## Geselecteerde tekst
Cocaïne-kartels bestaan niet: waarom de strijd tegen de cokehandel niet werkt (VIDEO)

Soms meldt Crimesite meer dan wekelijks belangrijke vangsten van cocaïne. Het aantal inbeslagnames van cocaïne in Nederland is de laatste jaren stijgende. Is dat nu een teken van groot succes in de bestrijding? Of is het juist een aanwijzing dat het met de cocaïnehandel in de wereld uit de hand begint te lopen?

Door @Wim van de Pol

Follow The Money publiceerde de afgelopen maand een analyse van het fenomeen van de wereldwijde cocaïnehandel om daar achter te komen. De conclusie is dat wie zich verdiept in de internationale cocaïnehandel, een veel gevaarlijkere vijand ziet opdoemen dan de “cocaïnebaronnen” waarover veel grote media schrijven. Namelijk: het systeem van de mondiale cocaïne-economie.

De ruim 75 jaar van de geschiedenis van de illegale internationale cocaïnehandel leert twee dingen.

Ten eerste dat iedere bestrijding de handel alleen maar heeft gestimuleerd. De tweede les is dat de de expansie van de handel voortdurend samen is gegaan met een wereldwijde vertakking, een systeem waarin steeds meer mensen zijn komen te werken.

Als in de toekomst ook landen in Azië en Oceanië meer gaan gebruiken – en dat gaan ze doen, zo vreest de VN – zal de expansie van de cocaïnehandel exponentieel toenemen. Met desastreuze gevolgen voor veel landen, en misschien ook voor Nederland, als doorvoerhaven en logistiek centrum.

Globaliserende vijand

Cocaïnehandel is een mondiaal systeem.

## Oefengegevens
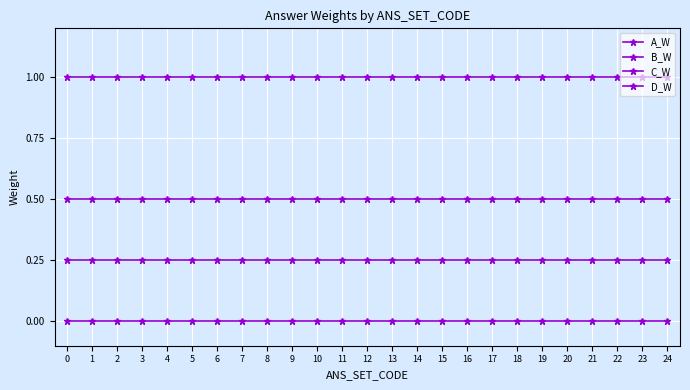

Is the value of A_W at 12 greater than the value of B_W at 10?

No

---

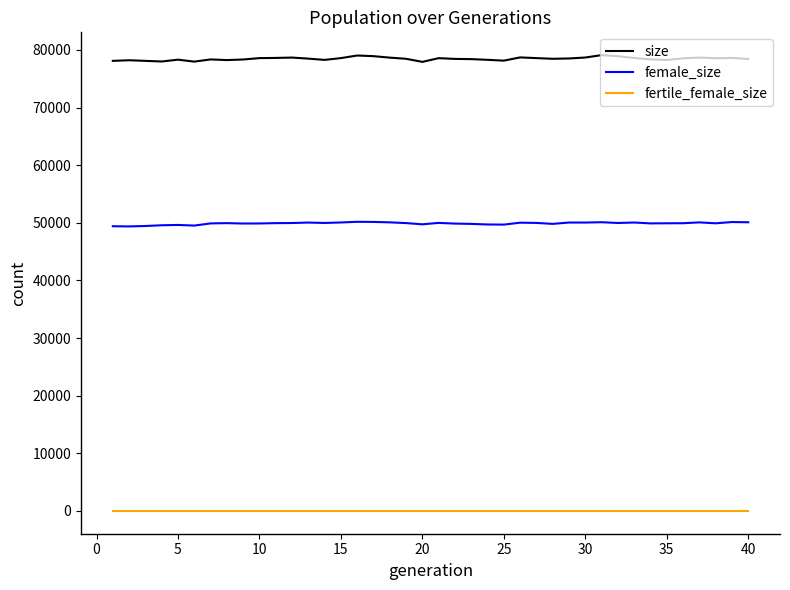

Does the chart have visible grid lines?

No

## Opdracht
Vat de geselecteerde tekst over de wereldwijde cocaïnehandel samen in twee zinnen.

## Antwoord
Volgens een analyse van Follow The Money is het systeem van de mondiale cocaïne-economie een veel gevaarlijkere vijand dan de "cocaïnebaronnen", en leert de ruim 75-jarige geschiedenis van de handel dat iedere bestrijding die handel alleen heeft gestimuleerd. De expansie ging samen met een wereldwijde vertakking waarin steeds meer mensen zijn gaan werken, en als landen in Azië en Oceanië meer gaan gebruiken, zoals de VN vreest, zal de handel exponentieel toenemen, met desastreuze gevolgen voor veel landen.